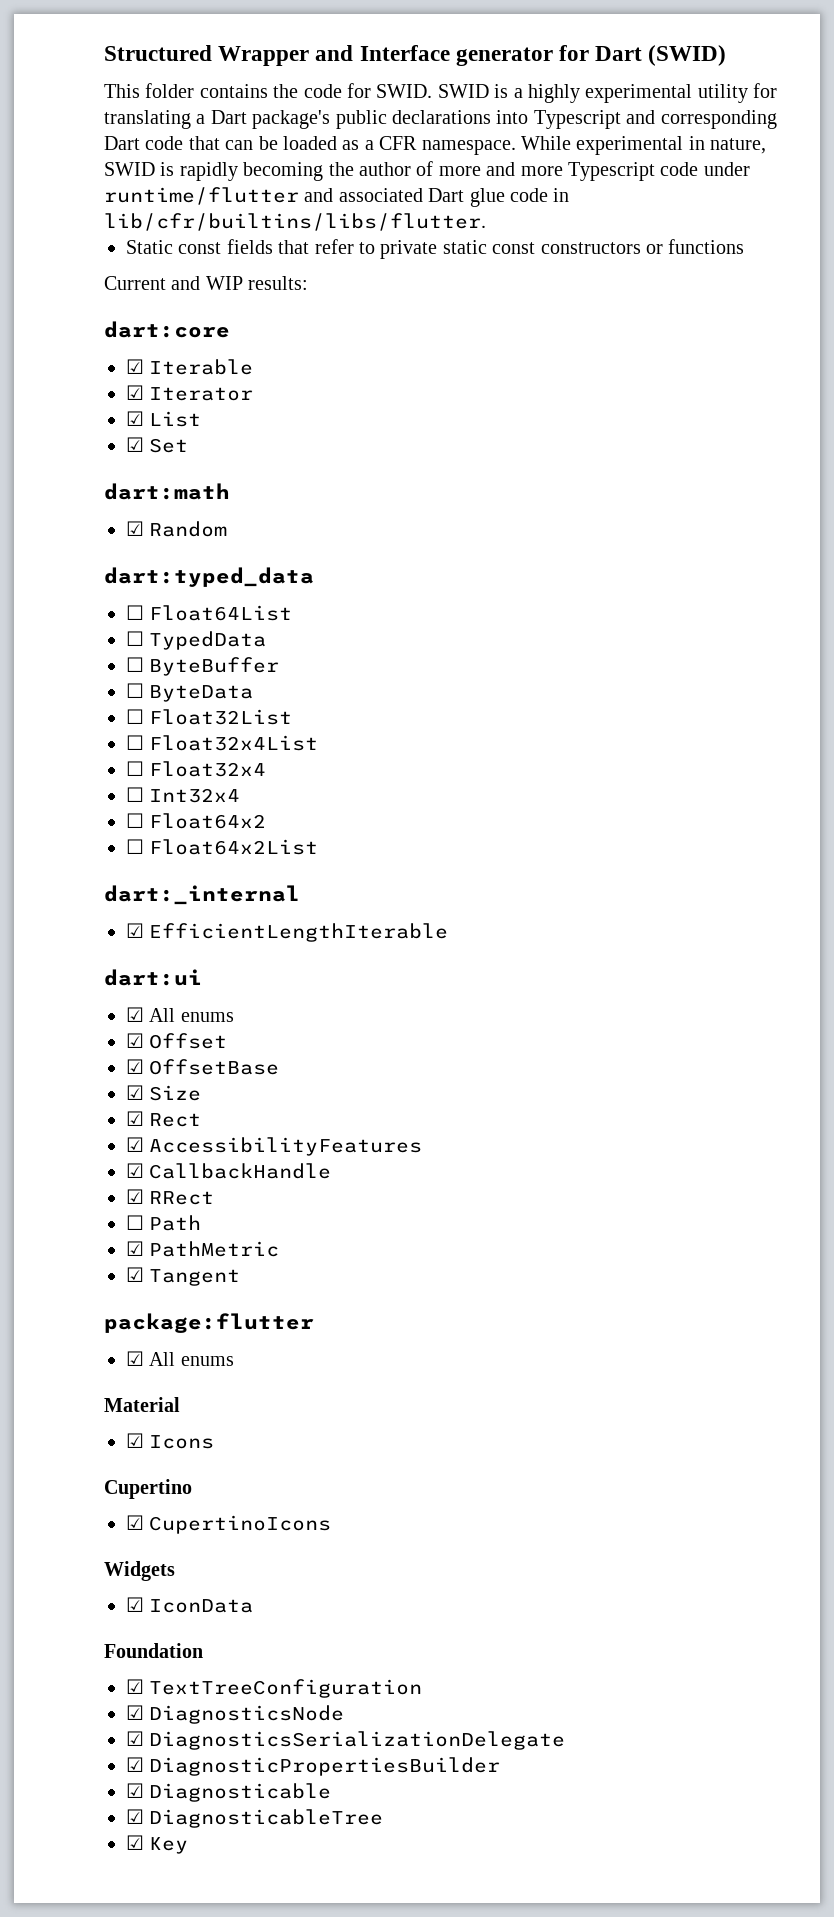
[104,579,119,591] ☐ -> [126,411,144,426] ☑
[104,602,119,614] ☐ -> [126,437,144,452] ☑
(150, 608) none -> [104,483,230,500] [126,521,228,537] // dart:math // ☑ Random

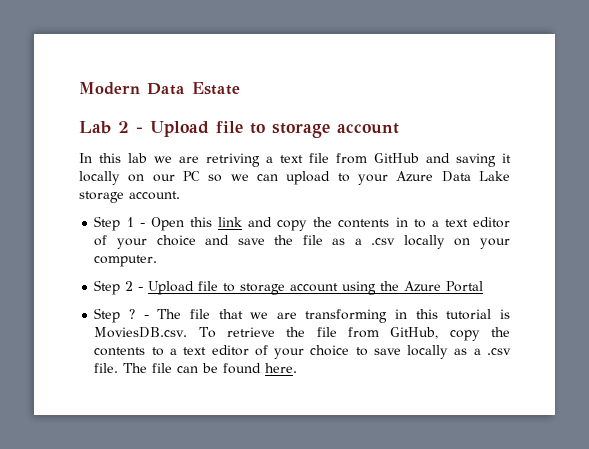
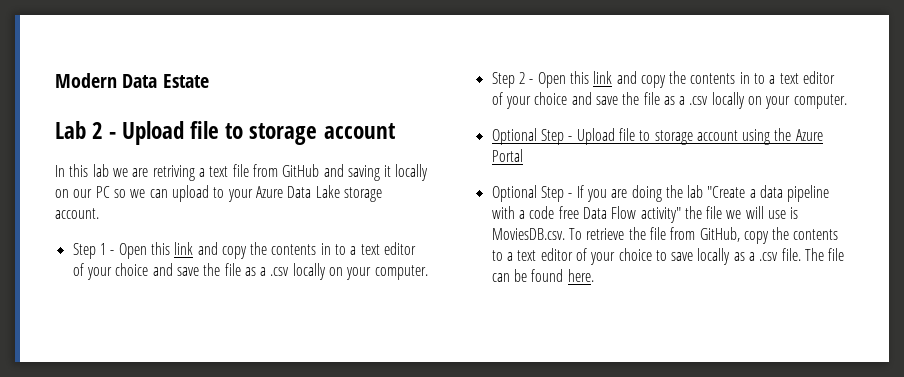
(144, 289) none -> [537,71,836,88] [491,92,847,109] [491,128,573,145] Open this link and copy the contents in to a text editor of your choice and save the file as a .csv locally on your computer. // Optional Step -
[94,308,492,323] Step ? - The file that we are transforming in this tutorial -> [491,185,830,202] [491,206,787,223] Optional Step - If you are doing the lab "Create a data pipeline with a code free Data Flow activity" the file we will use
◇ ◇ ◇ ◇
• [Task requirements]: Starting at the line with "(150, 608) none" and finishing at the line with "(144, 289) none", copy the material above exactly, both lines included. Nothing else goes in, and no pictures.

• [Completed exercise]:
(150, 608) none -> [104,483,230,500] [126,521,228,537] // dart:math // ☑ Random

(144, 289) none -> [537,71,836,88] [491,92,847,109] [491,128,573,145] Open this link and copy the contents in to a text editor of your choice and save the file as a .csv locally on your computer. // Optional Step -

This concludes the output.